La respuesta no llegaba y la besó suavemente en los labios.

—¿En qué estás pensando?

—En lo de… si tú estás de acuerdo. A veces los hombres parecéis tontos. —Ahora fue ella quien lo besó apasionadamente—. ¿Qué es eso de cultivar caña de azúcar en Almuñécar?

—Tengo allí una finca desde hace pocos días.

—¿Quieres explicarte?

—Hace algunas semanas, Burel, que barruntaba lo que iba a suceder…

—¿Qué iba a suceder?

—Que Pedrosa acabaría por echarle el guante a su ama y también a él. Decidió…

—¿Ese Burel es el criado de doña Mariana de Pineda? —Martina se llevó instintivamente la mano a la boca—. Si Dios no lo remedia, ¡hoy le van a dar garrote! ¿Qué ibas a decirme de Burel?

—Burel es mucho más que un criado, es un militar liberal y culto, quedó heredero de los bienes de don Fulgencio Camero, el tío de Magdalena. ¿La recuerdas?

—Fue una de las mujeres asesinadas.

—Burel fue su heredero, pero sólo entró en posesión de su herencia después de ganar un complicado pleito promovido por un familiar lejano de don Fulgencio. Eran varias propiedades. Su condena incluye la confiscación de sus bienes, además de cumplir una pena de trabajos forzados en un presidio de África. Pero antes, sin que sepa muy bien por qué, escrituró a mi nombre una de esas propiedades. Un buen puñado de marjales dedicados al cultivo de la caña de azúcar en Almuñécar.
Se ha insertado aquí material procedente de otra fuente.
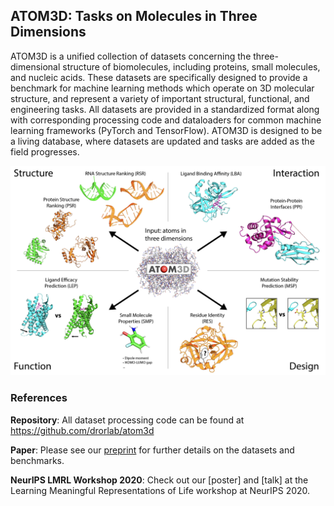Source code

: ## ATOM3D: Tasks on Molecules in Three Dimensions

ATOM3D is a unified collection of datasets concerning the three-dimensional structure of biomolecules, including proteins, small molecules, and nucleic acids. These datasets are specifically designed to provide a benchmark for machine learning methods which operate on 3D molecular structure, and represent a variety of important structural, functional, and engineering tasks. All datasets are provided in a standardized format along with corresponding processing code and dataloaders for common machine learning frameworks (PyTorch and TensorFlow). ATOM3D is designed to be a living database, where datasets are updated and tasks are added as the field progresses.

![Image](https://github.com/awfderry/atom3d/blob/gh-pages/composite_Datasets.png)

### References

**Repository**: All dataset processing code can be found at https://github.com/drorlab/atom3d

**Paper**: Please see our [preprint](arxiv.org/XXXX) for further details on the datasets and benchmarks.

**NeurIPS LMRL Workshop 2020**: Check out our [poster] and [talk] at the Learning Meaningful Representations of Life workshop at NeurIPS 2020.
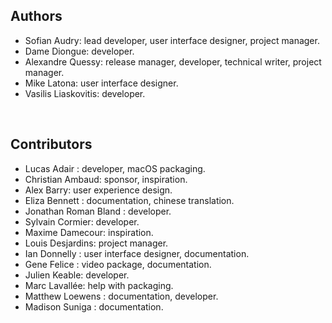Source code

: ## Authors

- Sofian Audry: lead developer, user interface designer, project
    manager.
- Dame Diongue: developer.
- Alexandre Quessy: release manager, developer, technical writer,
    project manager.
- Mike Latona: user interface designer.
- Vasilis Liaskovitis: developer.

&nbsp;

## Contributors

- Lucas Adair : developer, macOS packaging.
- Christian Ambaud: sponsor, inspiration.
- Alex Barry: user experience design.
- Eliza Bennett : documentation, chinese translation.
- Jonathan Roman Bland : developer.
- Sylvain Cormier: developer.
- Maxime Damecour: inspiration.
- Louis Desjardins: project manager.
- Ian Donnelly : user interface designer, documentation.
- Gene Felice : video package, documentation.
- Julien Keable: developer.
- Marc Lavallée: help with packaging.
- Matthew Loewens : documentation, developer.
- Madison Suniga : documentation.

&nbsp;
—No me habías dicho ni media palabra.

—¿Recuerdas una carta que me entregó tu tía poco antes de ir a ver al párroco de Santa Escolástica?

—Sí, pero… pero yo creí que esa carta era la del sacristán de Santa Escolástica… Eso fue lo que dijiste en la posada.
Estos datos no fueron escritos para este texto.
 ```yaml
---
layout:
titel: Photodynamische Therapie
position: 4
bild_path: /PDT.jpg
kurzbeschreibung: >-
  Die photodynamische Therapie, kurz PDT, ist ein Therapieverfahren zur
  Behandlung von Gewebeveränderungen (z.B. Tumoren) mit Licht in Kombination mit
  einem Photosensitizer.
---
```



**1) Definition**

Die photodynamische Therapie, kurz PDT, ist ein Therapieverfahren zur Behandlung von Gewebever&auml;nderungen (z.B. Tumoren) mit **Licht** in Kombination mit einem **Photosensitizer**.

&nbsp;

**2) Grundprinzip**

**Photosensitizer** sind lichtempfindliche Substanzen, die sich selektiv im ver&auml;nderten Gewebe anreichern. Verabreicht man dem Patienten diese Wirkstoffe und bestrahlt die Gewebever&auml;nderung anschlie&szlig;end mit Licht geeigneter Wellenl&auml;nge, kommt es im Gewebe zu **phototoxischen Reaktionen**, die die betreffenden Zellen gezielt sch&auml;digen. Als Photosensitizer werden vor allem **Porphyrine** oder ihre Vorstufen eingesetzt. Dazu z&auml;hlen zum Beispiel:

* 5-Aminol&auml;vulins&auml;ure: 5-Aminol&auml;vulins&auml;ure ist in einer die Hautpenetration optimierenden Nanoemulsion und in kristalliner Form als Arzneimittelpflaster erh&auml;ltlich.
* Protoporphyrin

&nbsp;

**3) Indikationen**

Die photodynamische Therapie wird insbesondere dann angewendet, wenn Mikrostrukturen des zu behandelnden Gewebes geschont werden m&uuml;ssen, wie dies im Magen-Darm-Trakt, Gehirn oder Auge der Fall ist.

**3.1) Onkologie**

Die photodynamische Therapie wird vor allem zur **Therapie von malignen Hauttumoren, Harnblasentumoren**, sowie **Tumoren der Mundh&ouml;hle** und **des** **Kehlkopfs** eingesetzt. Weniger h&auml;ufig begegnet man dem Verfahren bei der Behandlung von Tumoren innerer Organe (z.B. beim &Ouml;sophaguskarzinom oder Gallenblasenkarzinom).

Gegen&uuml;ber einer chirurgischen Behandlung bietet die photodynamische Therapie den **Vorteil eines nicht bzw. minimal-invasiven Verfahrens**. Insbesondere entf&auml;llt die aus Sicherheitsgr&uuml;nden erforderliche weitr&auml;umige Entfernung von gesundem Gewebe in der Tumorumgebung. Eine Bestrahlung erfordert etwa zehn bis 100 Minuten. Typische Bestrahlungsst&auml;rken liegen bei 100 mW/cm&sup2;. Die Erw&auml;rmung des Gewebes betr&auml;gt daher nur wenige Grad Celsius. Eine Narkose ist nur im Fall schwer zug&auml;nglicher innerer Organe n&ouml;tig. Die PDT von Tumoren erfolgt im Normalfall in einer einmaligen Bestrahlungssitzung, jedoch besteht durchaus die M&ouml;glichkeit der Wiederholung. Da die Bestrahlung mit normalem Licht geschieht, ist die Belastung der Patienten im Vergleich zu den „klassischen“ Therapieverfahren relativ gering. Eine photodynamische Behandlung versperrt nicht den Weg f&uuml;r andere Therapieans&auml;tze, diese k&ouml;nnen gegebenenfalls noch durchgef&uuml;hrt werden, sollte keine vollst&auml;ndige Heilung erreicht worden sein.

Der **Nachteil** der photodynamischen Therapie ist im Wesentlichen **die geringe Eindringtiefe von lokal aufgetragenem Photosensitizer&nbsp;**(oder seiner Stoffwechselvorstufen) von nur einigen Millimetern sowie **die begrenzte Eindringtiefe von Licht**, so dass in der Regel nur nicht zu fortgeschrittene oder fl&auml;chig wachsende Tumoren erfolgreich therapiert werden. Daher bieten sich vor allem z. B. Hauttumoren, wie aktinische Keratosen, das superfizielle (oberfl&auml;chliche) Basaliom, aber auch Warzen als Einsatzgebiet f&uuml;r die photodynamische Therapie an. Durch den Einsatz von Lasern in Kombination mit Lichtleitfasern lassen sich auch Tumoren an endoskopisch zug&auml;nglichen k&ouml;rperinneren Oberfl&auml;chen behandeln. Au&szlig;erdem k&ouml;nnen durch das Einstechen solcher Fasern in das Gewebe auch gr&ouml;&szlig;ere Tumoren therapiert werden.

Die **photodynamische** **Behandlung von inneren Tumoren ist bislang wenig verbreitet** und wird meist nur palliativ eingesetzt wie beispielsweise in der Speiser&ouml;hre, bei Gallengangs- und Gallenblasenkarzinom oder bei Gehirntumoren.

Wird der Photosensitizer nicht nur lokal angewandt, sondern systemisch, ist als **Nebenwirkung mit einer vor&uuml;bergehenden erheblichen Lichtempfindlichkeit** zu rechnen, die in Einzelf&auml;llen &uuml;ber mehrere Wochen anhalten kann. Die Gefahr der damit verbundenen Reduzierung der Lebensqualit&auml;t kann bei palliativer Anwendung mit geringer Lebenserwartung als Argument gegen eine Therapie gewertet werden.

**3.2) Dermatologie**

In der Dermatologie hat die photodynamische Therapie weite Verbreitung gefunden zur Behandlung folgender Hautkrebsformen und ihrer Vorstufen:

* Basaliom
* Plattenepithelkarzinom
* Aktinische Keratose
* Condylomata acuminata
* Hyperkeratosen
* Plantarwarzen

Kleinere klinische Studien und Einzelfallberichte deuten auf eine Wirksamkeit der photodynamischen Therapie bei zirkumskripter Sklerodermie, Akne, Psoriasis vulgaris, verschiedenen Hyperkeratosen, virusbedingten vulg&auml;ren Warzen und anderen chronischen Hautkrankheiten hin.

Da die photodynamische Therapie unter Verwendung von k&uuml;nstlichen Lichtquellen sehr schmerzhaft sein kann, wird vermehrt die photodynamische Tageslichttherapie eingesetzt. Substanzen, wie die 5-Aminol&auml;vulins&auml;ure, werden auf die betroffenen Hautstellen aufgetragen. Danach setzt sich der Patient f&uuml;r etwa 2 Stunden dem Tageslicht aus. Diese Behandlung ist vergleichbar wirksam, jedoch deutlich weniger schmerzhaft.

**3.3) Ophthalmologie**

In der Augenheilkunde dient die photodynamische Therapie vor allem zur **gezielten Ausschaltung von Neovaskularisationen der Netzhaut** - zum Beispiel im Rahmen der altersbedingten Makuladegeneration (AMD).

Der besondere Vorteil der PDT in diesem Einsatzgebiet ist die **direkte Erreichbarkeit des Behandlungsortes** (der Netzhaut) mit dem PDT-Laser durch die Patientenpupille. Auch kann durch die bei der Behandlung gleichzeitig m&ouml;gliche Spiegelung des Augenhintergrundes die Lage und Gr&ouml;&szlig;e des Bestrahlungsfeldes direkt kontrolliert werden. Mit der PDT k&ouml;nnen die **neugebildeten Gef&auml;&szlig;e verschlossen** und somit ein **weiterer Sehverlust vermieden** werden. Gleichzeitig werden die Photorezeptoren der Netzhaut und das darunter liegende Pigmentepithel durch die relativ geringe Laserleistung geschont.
—Nunca me llegó una carta de Lupiáñez. Supongo que no existe y que era una más de sus mentiras. Le entregó una supuesta copia a don Matías para tratar de asegurarse de que no lo quitaba de en medio.

—Pero… pero tú le enseñaste una carta a don Matías.
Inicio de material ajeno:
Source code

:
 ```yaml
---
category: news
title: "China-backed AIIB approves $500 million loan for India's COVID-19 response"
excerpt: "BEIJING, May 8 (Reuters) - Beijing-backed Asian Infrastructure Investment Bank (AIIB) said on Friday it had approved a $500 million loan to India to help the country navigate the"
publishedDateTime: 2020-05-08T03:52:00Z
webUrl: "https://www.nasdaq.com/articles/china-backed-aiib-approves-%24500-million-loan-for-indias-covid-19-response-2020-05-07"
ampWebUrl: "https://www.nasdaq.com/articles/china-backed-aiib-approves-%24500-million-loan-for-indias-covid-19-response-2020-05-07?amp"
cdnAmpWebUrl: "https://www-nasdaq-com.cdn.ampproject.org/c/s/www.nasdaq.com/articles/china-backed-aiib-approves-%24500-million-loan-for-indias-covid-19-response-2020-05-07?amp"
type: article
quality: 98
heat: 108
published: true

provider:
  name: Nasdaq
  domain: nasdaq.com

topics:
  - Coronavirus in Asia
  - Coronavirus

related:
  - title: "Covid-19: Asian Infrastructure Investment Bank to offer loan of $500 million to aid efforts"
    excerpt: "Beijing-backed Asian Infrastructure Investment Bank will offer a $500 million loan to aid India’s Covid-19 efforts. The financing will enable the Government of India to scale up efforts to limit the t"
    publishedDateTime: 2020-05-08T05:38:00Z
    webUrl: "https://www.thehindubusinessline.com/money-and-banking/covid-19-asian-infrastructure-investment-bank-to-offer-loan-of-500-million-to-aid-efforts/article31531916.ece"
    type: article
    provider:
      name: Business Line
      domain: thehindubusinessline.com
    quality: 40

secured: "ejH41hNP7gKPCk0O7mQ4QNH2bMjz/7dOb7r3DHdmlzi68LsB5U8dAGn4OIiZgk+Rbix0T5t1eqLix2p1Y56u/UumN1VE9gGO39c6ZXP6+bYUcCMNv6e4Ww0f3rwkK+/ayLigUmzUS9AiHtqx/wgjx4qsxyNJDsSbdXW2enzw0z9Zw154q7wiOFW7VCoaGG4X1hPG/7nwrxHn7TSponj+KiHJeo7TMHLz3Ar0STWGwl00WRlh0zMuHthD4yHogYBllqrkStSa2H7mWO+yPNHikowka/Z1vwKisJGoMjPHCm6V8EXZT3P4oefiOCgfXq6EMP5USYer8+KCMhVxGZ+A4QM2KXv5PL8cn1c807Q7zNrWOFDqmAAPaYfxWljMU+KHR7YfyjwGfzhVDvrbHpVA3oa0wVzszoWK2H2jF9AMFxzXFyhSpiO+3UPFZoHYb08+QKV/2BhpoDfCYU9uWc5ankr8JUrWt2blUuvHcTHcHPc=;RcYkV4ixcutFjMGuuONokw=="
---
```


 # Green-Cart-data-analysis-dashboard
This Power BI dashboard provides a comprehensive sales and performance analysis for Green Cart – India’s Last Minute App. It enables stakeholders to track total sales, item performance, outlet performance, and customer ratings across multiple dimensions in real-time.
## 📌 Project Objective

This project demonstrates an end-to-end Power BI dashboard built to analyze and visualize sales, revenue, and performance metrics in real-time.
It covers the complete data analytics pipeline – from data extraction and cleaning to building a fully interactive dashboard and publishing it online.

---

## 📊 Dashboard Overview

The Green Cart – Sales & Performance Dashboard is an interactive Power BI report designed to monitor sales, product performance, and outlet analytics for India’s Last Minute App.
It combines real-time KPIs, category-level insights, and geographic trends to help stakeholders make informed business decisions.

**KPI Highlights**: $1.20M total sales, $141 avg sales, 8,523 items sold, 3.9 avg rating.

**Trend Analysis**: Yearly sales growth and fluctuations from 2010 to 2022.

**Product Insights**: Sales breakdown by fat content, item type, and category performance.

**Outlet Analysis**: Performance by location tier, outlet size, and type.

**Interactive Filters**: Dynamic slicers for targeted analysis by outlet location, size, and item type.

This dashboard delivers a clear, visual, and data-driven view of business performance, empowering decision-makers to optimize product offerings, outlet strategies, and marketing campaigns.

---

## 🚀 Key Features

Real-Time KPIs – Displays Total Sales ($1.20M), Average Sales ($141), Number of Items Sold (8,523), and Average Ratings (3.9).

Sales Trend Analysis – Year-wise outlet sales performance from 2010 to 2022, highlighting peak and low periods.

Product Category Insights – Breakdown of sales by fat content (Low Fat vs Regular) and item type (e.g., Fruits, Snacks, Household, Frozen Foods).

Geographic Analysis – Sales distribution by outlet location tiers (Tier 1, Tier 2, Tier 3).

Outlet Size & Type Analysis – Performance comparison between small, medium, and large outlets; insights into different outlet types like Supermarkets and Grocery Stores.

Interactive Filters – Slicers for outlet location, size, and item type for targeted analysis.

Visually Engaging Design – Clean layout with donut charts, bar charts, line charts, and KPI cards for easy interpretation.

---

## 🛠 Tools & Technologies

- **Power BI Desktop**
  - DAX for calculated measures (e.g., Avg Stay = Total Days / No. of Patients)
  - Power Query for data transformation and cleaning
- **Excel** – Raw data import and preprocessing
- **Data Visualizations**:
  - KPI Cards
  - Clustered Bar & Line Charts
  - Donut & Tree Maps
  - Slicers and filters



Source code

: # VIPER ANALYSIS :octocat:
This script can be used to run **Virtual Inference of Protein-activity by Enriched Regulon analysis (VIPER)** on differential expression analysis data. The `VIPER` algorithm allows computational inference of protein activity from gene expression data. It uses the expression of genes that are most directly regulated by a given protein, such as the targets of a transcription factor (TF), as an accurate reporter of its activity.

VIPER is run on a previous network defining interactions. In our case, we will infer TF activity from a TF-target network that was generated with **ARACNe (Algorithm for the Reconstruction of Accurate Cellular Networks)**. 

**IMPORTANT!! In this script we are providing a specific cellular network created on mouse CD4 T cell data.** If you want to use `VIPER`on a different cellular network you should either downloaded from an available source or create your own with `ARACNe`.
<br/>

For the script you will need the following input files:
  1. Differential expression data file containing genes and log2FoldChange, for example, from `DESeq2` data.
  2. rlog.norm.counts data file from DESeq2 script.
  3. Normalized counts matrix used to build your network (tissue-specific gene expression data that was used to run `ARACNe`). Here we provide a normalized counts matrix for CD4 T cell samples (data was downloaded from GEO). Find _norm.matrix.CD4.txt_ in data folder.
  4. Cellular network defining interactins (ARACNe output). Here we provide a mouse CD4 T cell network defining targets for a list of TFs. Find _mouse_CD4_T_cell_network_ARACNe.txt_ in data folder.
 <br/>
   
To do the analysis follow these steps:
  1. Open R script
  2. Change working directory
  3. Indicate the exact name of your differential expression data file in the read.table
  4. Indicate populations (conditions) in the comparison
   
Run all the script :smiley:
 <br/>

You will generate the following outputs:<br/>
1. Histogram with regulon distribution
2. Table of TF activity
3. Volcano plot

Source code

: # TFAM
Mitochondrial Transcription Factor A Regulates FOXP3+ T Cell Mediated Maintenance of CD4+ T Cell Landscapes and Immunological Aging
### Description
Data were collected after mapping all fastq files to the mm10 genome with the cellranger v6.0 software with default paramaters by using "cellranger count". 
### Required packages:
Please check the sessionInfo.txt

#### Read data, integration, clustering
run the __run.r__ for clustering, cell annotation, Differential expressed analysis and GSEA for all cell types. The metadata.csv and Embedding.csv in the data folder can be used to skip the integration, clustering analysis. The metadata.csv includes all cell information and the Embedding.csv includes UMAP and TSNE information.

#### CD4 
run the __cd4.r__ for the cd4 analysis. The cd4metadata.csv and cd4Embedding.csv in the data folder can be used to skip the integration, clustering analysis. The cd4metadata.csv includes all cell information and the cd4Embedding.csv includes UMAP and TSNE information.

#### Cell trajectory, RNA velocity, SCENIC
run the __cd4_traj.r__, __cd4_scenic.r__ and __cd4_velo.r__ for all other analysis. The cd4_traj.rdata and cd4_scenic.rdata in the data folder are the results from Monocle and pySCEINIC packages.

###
—La que me había escrito un militar defendiendo el honor de doña Cecilia Coello de Portugal. La carta que tú confundes era de la escribanía del señor Montijano. Me indicaba que pasase por su oficina para un asunto de mi interés. Con todo lo que ha ocurrido, no fui hasta ayer. Me requerían para recoger la escritura de esa finca.

—¿Habrás tenido que desembolsar los gastos?

—No, Burel lo dejó todo pagado y una suma de dinero para iniciar la explotación. Dejo mi trabajo como agente de policía, no me gusta lo que está ocurriendo. Se persigue a quienes defienden una Constitución que evite atropellos. En fin, que esto se ha acabado. Aprovecho el informe para decirle a Pedrosa que dejo hoy mismo de ser agente. Ése ha sido mi último acto de servicio. ¿Qué dices a mi propuesta, sí o no?

Martina se quedó mirándolo a los ojos ratificando que era un tarugo para las cosas del amor. Lo besó de nuevo y le susurró su respuesta al oído.